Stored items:
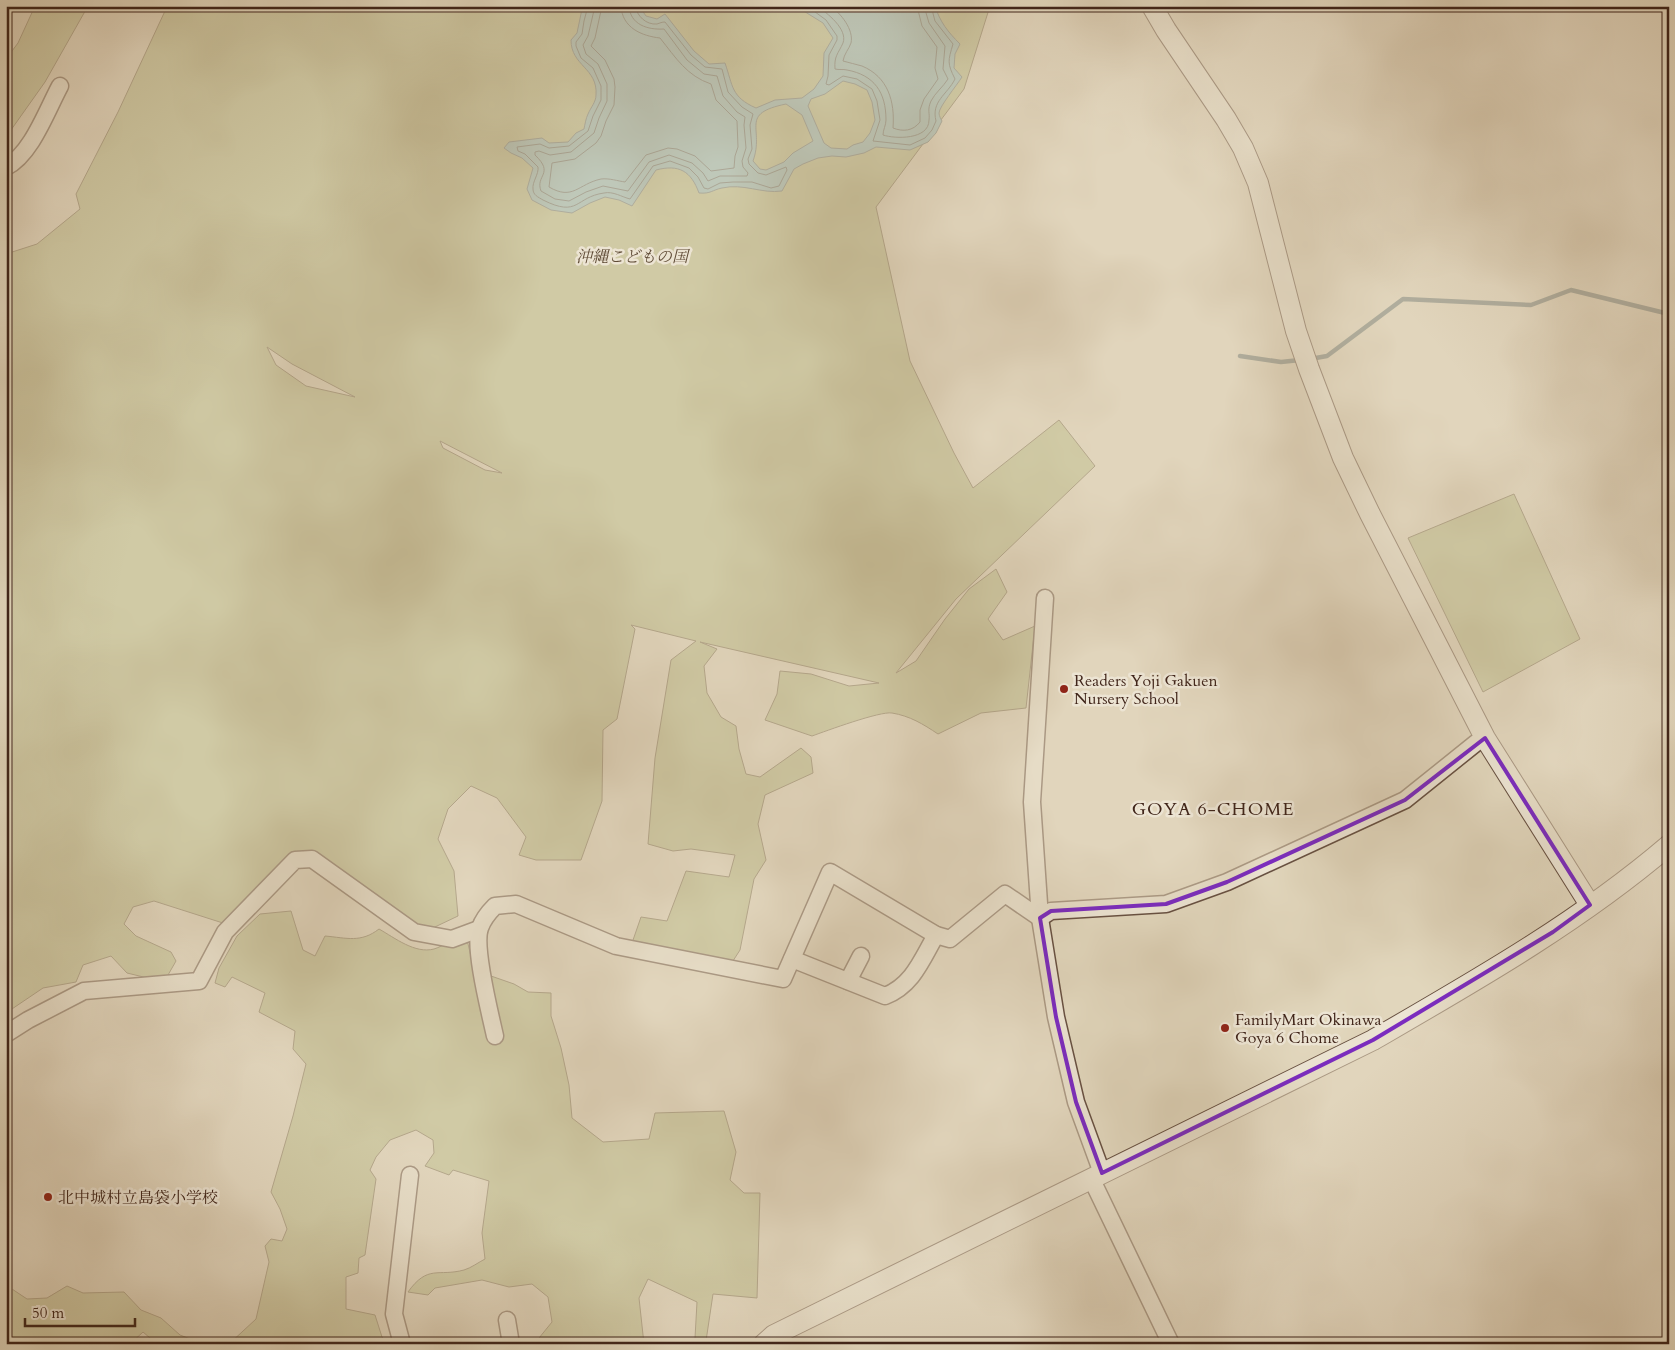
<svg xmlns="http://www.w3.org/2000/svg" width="1675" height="1350" font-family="Cardo,'Noto Serif JP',serif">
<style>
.green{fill:#bbbc8b;stroke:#7e7052;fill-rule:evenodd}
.water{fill:#95b8b6;stroke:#737d78;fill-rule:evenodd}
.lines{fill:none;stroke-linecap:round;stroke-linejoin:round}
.shore{stroke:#6a6e68;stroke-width:1}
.stream{stroke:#737d78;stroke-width:4.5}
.minor-casing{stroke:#685142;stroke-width:19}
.tertiary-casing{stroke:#685142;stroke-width:22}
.minor{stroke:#ece4d3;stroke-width:16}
.tertiary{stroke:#ece4d3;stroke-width:20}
.marked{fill:none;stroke:#7b2cbf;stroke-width:4;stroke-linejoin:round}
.poi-dot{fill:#8f2418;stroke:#ece4d3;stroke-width:2}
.labels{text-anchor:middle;stroke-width:5;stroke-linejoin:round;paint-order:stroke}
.park-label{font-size:16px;font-style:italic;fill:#5f4b36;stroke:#ece4d3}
.poi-label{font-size:16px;fill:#40251a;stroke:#ece4d3;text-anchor:start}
.neighbourhood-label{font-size:18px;letter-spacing:1px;fill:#40251a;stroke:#ece4d3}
</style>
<rect width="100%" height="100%" fill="#e1d6bc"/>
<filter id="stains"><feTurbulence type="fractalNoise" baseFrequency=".004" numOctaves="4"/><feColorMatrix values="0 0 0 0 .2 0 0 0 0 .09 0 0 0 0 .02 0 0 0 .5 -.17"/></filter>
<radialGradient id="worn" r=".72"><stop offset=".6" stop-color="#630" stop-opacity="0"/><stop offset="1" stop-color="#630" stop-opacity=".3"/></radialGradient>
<g class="green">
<path d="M35,6H88L45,82L6,137V59L18,43Z"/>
<path d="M156,6H990L964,89L876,207L910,361L954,453L973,488L1059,420L1095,466L956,599L896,673L916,661L945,619L969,589L996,569L1007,592L988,619L1003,640L1035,626L1026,708L981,713L938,734C923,724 910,716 892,713C880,711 826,731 812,736L765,720L777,694L780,671L811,674L849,686L879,683L700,642L717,649L704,666L707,693L721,717L736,726L739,749L746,774L760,777L801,748L811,757L813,773L765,795L758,824L766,860L754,879L740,950L731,964L632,943L641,917L667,921L686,871L729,877L735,855L691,849L673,851L648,844L655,758L671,660L696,641L631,625L635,629L617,719L603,730L602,801L581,860H536L519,855L526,837L497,798L471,786L448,809L438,839L454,871L458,916L418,935L295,853L226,924L154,901L133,907L124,924L136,936L171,952L176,961L164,982L127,973L111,956L83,965L76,982L43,988L6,1013V254L37,244L80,209L76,194L118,112L165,11ZM267,347L292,364L355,397L306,386L276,365ZM440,441L502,473L485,470L443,448Z"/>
<path d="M1514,494L1580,639L1483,692L1408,538Z"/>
<path d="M291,911L303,950L315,956L325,936C347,938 361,943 379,929C395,938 415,954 434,949C444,946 456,937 465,931L491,1042L500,1038L491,976L514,984L528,992L551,993V1016L561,1048L569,1085L572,1118L603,1142L649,1139L655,1113L724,1111L736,1152L730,1180L744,1193H760L757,1298L713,1294L706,1341L695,1338L697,1302L648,1279L639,1298L644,1344H536L539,1338L552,1322L548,1297L532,1284L509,1287L482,1280L435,1288L428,1295L408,1292C428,1264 438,1277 464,1270C471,1268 479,1262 485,1259L482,1233L489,1181L453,1170L449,1175L425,1166L434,1153L433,1140L416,1130L390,1140L376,1157L370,1170L376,1179L365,1255L359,1258L358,1273L346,1277V1309L375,1315L382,1337L388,1344H229L256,1319L269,1262L265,1246L271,1239L282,1241L287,1229L280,1209L271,1192L293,1116L306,1064L293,1049L295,1031L259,1012L265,993L232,977L225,987L215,983L219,968L237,936L260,914Z"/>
<path d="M6,1285L27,1299L47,1298L67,1286L83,1293L124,1292L141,1310L161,1318L180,1335L203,1344H157L143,1332L130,1344H6Z"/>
</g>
<path class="water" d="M595,6H639L646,16L657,19L665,14L694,51L709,64L725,63C733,86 731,97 756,108L775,100L802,98L814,89L823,76L824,53L833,38L823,23L802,10V6H935C940,22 948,32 960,44L955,54L954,68L962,77C957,85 939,107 939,113C939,116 941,119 942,121L936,133L928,142L910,150L876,147L864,153L846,157L832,156L818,158L803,164L794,169L782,191C762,194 743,183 722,188C712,190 711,194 699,193C691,171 679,164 656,170L632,206L619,200L605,197L590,203L572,213L551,210L532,200L527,189L533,168L522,158L511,153L504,148L509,142L542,138L549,143L568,142L576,133L584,129C585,124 586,118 588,114C591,107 596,102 596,95C598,68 571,66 571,40L577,33L582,9ZM843,81L855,84L867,90L872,102L875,120L870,133L863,142L853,145L847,149L831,148L824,143L808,106L811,99L825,94ZM786,104L802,115L813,141L793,153L784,162L766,170L760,169L753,161C765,128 738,114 786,104Z"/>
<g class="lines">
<g class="shore">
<path d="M588,6L584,21L582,34L576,42V46L581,58L593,68L601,86V100L593,116L588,131L569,146L549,148L540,144L517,147L518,151L525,154L538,167C539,174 532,182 533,189C533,195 538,197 543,200C579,218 575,197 604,193C613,191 622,197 630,199L653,166L670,161L689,168L698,177L704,188L708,189L720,183L733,182H752L771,188L779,186L787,170L786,167L766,175L758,173L749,164L748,159L752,149L750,125L753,114L742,107L728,92L722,69L705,67L691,55L665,22C662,22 660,23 657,24C646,25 637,16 635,6"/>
<path d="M595,6L588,36L583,45L586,54L598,64L607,84V101L599,118L594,133L571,152L550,155L539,151L535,152V155C555,174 535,175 541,191L555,199L569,201L586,192L603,186L628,191L649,162L669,155L692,163L703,173L708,181L720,176H747L748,173L743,167L742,161L746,148L744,125L745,117L737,112L723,96L717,76L704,74L687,60L664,29C648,30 630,25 629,6"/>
<path d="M602,6L595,38L591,46L605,60L614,79L615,87L614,105L606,121L601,136L596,143L575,159L552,163L549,187C573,201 578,184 601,179C609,178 618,181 625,182L646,155L668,148L677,149L695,156L711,171L734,168L735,156L738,147L737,121L716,100L711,84C687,76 676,58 660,38C642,36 622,28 621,6"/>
<path d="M807,6L826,20L837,36V40L829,55L828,76L826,84L829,85L843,76L857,79L872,89L877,101L880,120L873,141L910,145L925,138L932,130L936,121C931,101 947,95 955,79C947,63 948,61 953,44L935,21L931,6"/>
<path d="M817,6C827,13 848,29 843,43C838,54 834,56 835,69C839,70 843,69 847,70C874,75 886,92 886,120C886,125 883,130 883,135C895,139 929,140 929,120C930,113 927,110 931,101C935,93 943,87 948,79L943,69L945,46L929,23L924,6"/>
<path d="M830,6C841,13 854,30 851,43C849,49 844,54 843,61C849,63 856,64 862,66C888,77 895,101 893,128C903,132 913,131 920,122V110L924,99L938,79L935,68L937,47L922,26L917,6"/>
</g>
<g class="stream">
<path d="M1240,356L1281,362L1300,360"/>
<path d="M1310,359L1327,356L1403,299L1531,305L1571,290L1669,314"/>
</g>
<defs>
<g id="minor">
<path d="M6,167C31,155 47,110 60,86"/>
<path d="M1045,598L1032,802L1040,918L1056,1017L1076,1102L1102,1173"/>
<path d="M1040,918L1051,911L1166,904L1227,882L1405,800L1476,743L1485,738"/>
<path d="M792,959L885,996C913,985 922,959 936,935"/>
<path d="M848,981L861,956"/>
<path d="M6,1034L28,1020L84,991L199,981L225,932L295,860L312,859L414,932L452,939L479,929"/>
<path d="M495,1036C490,1013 473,947 480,928C483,919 489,912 495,906L516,904L616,946L783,979L830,872L936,935L950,939L1005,894L1040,918"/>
<path d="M1092,1180L1171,1344"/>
<path d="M507,1320L511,1344"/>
<path d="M402,1344L394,1314L410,1175"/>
</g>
<g id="tertiary">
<path d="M1152,6L1166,30L1226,119L1243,148L1258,183L1296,331L1309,369L1343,458L1370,514L1485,738L1590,905"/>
<path d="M764,1344L774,1335L1373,1040C1475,981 1579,922 1669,845"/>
</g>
</defs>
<use href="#minor" class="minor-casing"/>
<use href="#tertiary" class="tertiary-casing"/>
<use href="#minor" class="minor"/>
<use href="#tertiary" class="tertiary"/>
</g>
<path d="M0 0H1675V1350H0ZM1485,738L1590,905L1553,932L1373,1040L1102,1173L1076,1102L1056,1017L1040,918L1051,911L1166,904L1227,882L1405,800Z" fill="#e1d6bc" fill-opacity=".55" fill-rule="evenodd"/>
<path class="marked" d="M1485,738L1590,905L1553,932L1373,1040L1102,1173L1076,1102L1056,1017L1040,918L1051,911L1166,904L1227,882L1405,800Z"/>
<g class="poi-dot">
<circle cx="1064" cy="689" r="5"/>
<circle cx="1225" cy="1028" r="5"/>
<circle cx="48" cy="1197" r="5"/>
</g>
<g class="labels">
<g class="park-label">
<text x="632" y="262">沖縄こどもの国</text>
</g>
<g class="poi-label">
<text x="1074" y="686">Readers Yoji Gakuen<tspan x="1074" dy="18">Nursery School</tspan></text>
<text x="1235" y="1025">FamilyMart Okinawa<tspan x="1235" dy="18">Goya 6 Chome</tspan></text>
<text x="58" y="1203">北中城村立島袋小学校</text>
</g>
<g class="neighbourhood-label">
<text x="1213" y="815">GOYA 6-CHOME</text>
</g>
</g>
<rect width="1675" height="1350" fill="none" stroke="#e1d6bc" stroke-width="25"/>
<rect x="8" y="8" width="1660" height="1335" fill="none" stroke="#40251a" stroke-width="2.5"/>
<rect x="12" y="12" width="1650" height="1325" fill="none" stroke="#40251a"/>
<path d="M25 1318v8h110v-8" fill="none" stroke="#40251a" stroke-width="2.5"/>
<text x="32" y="1318" font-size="15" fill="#40251a" stroke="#ece4d3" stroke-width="4" paint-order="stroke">50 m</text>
<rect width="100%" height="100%" filter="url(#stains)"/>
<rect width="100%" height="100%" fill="url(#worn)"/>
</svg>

> _Directions_
In the lines above, spot each one that contains the word "worn" and copy it.

> _Exercise solution_
<radialGradient id="worn" r=".72"><stop offset=".6" stop-color="#630" stop-opacity="0"/><stop offset="1" stop-color="#630" stop-opacity=".3"/></radialGradient>
<rect width="100%" height="100%" fill="url(#worn)"/>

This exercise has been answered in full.